Parents question school district officials on future plans

Parent Margot Jerome of Langley tells school  administrators of her concerns about the future of the South Whidbey public school system. - Jeff VanDerford
Parent Margot Jerome of Langley tells school administrators of her concerns about the future of the South Whidbey public school system.
— image credit: Jeff VanDerford

South Whidbey School District officials expected about

60 folks at a community forum held Saturday morning at the high school.

What they got was more 100 parents — most concerned about potential teacher layoffs and the wider issue of a $1.9 million budget shortfall — a number well beyond the typical crowd of 35 at such forums.

The sixth annual forum was geared to the questions of further school consolidation, start times for the public schools and the use of technology to improve student achievement.

But the 800-pound gorilla in the room, of course, was the recent news that 37 certificated teachers and counselors had been notified they were in jeopardy of losing their jobs.

The final reduction-in-force notices (RIFs) will be sent no later than May 15, according to the teachers’ union collective bargaining agreement. The district has said the actual number released will be smaller.

When I saw the list, I cried,” said Lisa Hanna. “We need to focus on the bottom line here. (Special education teacher) Jennifer Gandarias made all the difference in the world to my son and she’s on the list. Mark Eager, David Nelson; this is insane.”

Rich Bacigalupi from Langley warned district leaders that people are angry.

“If good teachers are let go, I’m out of here,” he said. “I want the public system to work.”

And Terry Swanson asked for a list showing the rankings and date of hire for those on the list, since seniority was the prime reason for inclusion.

“I’d also like to see the budgets of individual programs; which are being cut and which are still available,” Swanson said.

School District Superintendent Fred McCarthy gave a presentation on cumulative downward enrollment trends, the recession’s impact on programs, the state’s $9 billion budget deficit and the resultant economic realities for South Whidbey.

McCarthy told the audience that the district’s budget shortfall remains close to $1.9 million for the next school year. Officials have cut $600,000 from that figure through reductions in programs, curriculum and operating efficiencies. That leaves $1.3 million in salaries and benefits to make up.

The district’s total budget for this school year is $17 million.

He noted that the district is a third smaller than it was 10 years ago, and the challenge was to bring costs into line with declining revenues. McCarthy said that some names are on the list because of seniority, and others because programs are being whittled down to meet the financial needs of the school district.

McCarthy added that he feels the pain any layoffs might cause.

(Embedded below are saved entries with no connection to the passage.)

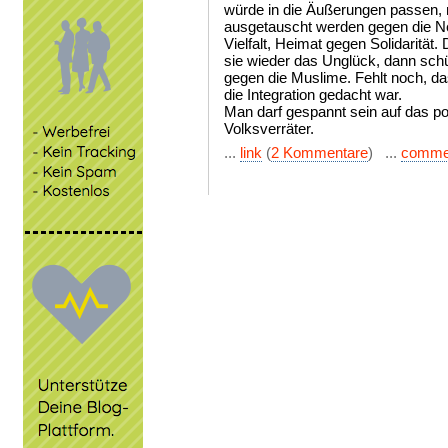
würde in die Äußerungen passen,
ausgetauscht werden gegen die 
Vielfalt, Heimat gegen Solidarität.
sie wieder das Unglück, dann sch
gegen die Muslime. Fehlt noch, das
die Integration gedacht war.
Man darf gespannt sein auf das pol
Volksverräter.
...
link
(
2 Kommentare
) ...
comme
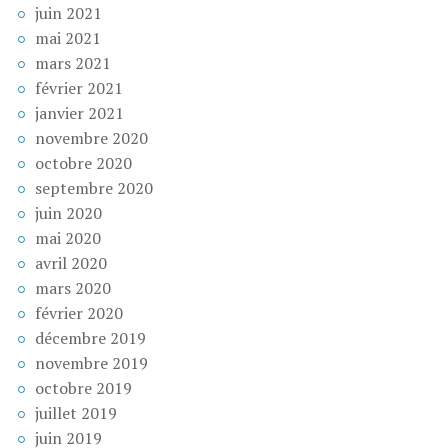
juin 2021
mai 2021
mars 2021
février 2021
janvier 2021
novembre 2020
octobre 2020
septembre 2020
juin 2020
mai 2020
avril 2020
mars 2020
février 2020
décembre 2019
novembre 2019
octobre 2019
juillet 2019
juin 2019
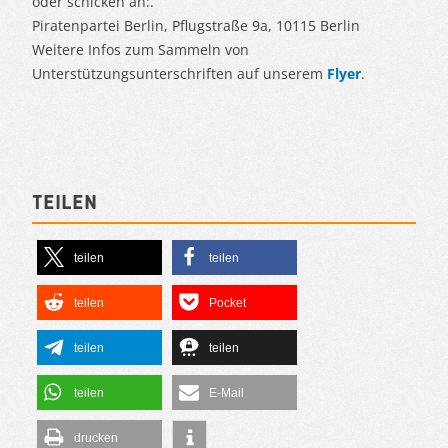
oder schicken an:.
Piratenpartei Berlin, Pflugstraße 9a, 10115 Berlin
Weitere Infos zum Sammeln von
Unterstützungsunterschriften auf unserem
Flyer
.
Teilen
teilen
teilen
teilen
Pocket
teilen
teilen
teilen
E-Mail
drucken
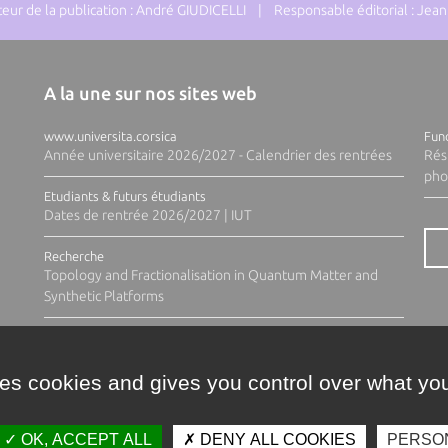
ur de la publication : André GIUDICELLI | Responsable éditorial : J
A la une sur nos sites web
www.universita.corsica
Fund
Année universitaire 2026/2027 - Calendrier des rentrées
Rés
pho
Etudiants & futurs étudiants
Dates de rentrée 2026/2027 | IUT
Recherche
Topology and Fractionalisation in Quantum Matter and
Synthetic Platforms
ses cookies and gives you control over what you
OK, ACCEPT ALL
DENY ALL COOKIES
PERSO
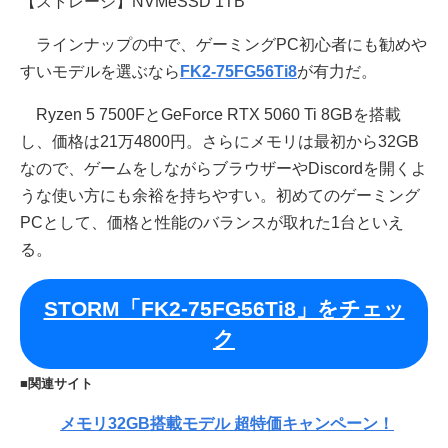
【ストレージ】NVMeSSD 1TB
ラインナップの中で、ゲーミングPC初心者にも勧めや
すいモデルを選ぶなら
FK2-75FG56Ti8
が有力だ。
Ryzen 5 7500FとGeForce RTX 5060 Ti 8GBを搭載
し、価格は21万4800円。さらにメモリは最初から32GB
なので、ゲームをしながらブラウザーやDiscordを開くよ
うな使い方にも余裕を持ちやすい。初めてのゲーミング
PCとして、価格と性能のバランスが取れた1台といえ
る。
STORM「FK2-75FG56Ti8」をチェッ
ク
■関連サイト
メモリ32GB搭載モデル 超特価キャンペーン！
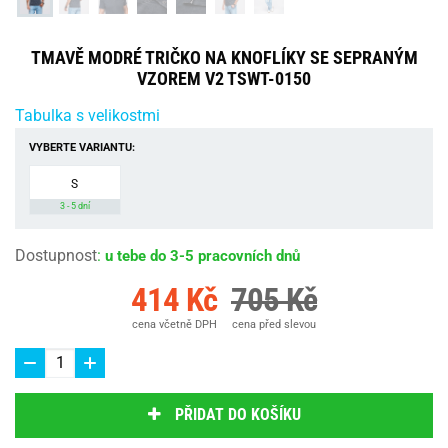
TMAVĚ MODRÉ TRIČKO NA KNOFLÍKY SE SEPRANÝM
VZOREM V2 TSWT-0150
Tabulka s velikostmi
VYBERTE VARIANTU:
S
3 - 5 dní
Dostupnost
:
u tebe do 3-5 pracovních dnů
414 Kč
705 Kč
cena včetně DPH
cena před slevou
PŘIDAT DO KOŠÍKU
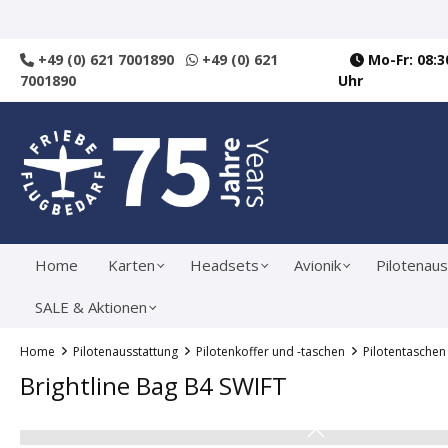
springen
Zur Hauptnavigation springen
+49 (0) 621 7001890
+49 (0) 621
Mo-Fr: 08:30
7001890
Uhr
Home
Karten
Headsets
Avionik
Pilotenaus
SALE & Aktionen
Home
Pilotenausstattung
Pilotenkoffer und -taschen
Pilotentaschen
Brightline Bag B4 SWIFT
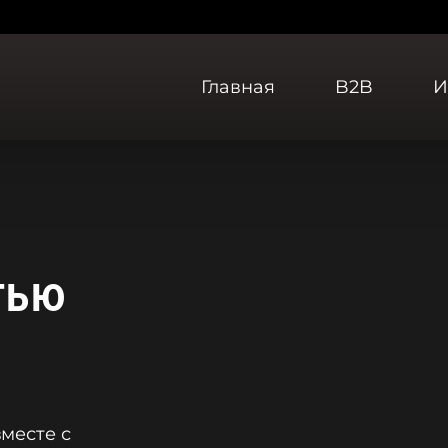
Главная
B2B
И
тью
месте с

“In 1976, my wife was RIF’d and her picture was on the front page of the Everett Herald,” he recalled. “It wasn’t a happy time then, and it isn’t now.”

Attendees then convened around tables to examine if more schools should be consolidated as a budget-cutting measure. This summer, the primary school is shutting down — at an annual savings of $250,000 — and operations moved to the newly-formed South Whidbey Elementary School next door.

The results of their discussions were posted around the room.

Over the past several years, the district has explored closing the middle school, then selling or leasing the valuable 23-acre property near downtown Langley. The two-story 95,000-square-foot structure is the oldest in the district’s inventory, built in 1935.

“The middle school is inefficient and should be moved,” one participant noted.

Others agreed that consolidation of the middle school students into the high school would be a start, believing that it’s appropriately designed to keep middle and high school students separate as needed, and closure of the middle school would reduce operating costs significantly and permanently.

But there has been opposition from those who want to keep the kids close to town and others who point out that replacing the classrooms might cost more than upgrading the school. And some citizens are worried about having older and younger children in close proximity.

Other comments targeted efforts to bring more families with school-age kids onto the island, even moving the Bayview School to the high school.

The facilitator at one table, elementary school principal Scott Mauk, said that it was important that parents share leadership in dealing with challenges.

“Just by being here, you know a lot more,” Mauk said.

Parents also argued the pros and cons of a single start time for all schools, perhaps 9 a.m. to 3 p.m. This would allow a single bus run, saving fuel and personnel costs, but there is no hard data yet on the financial impact.

Some felt this would be major hardship for drivers, who would see their hours drop.

Driver Chris Cook agreed.

“If you cut my hours down, I’ll have to leave and I won’t be alone,” Cook said.

One parent was adamant, saying she wouldn’t allow her grade-school youngster to ride on the same bus as high school students. Another said the plan was impractical with two widely-separated secondary school sites.

As the session ended, parent John Knox asked the school board and administrators to continue seeking a financial solution.

“We think this is a great school district,” he said.

The next school board workshop is 6:30 p.m. Wednesday, May 6 at the intermediate school on Maxwelton Road in Langley.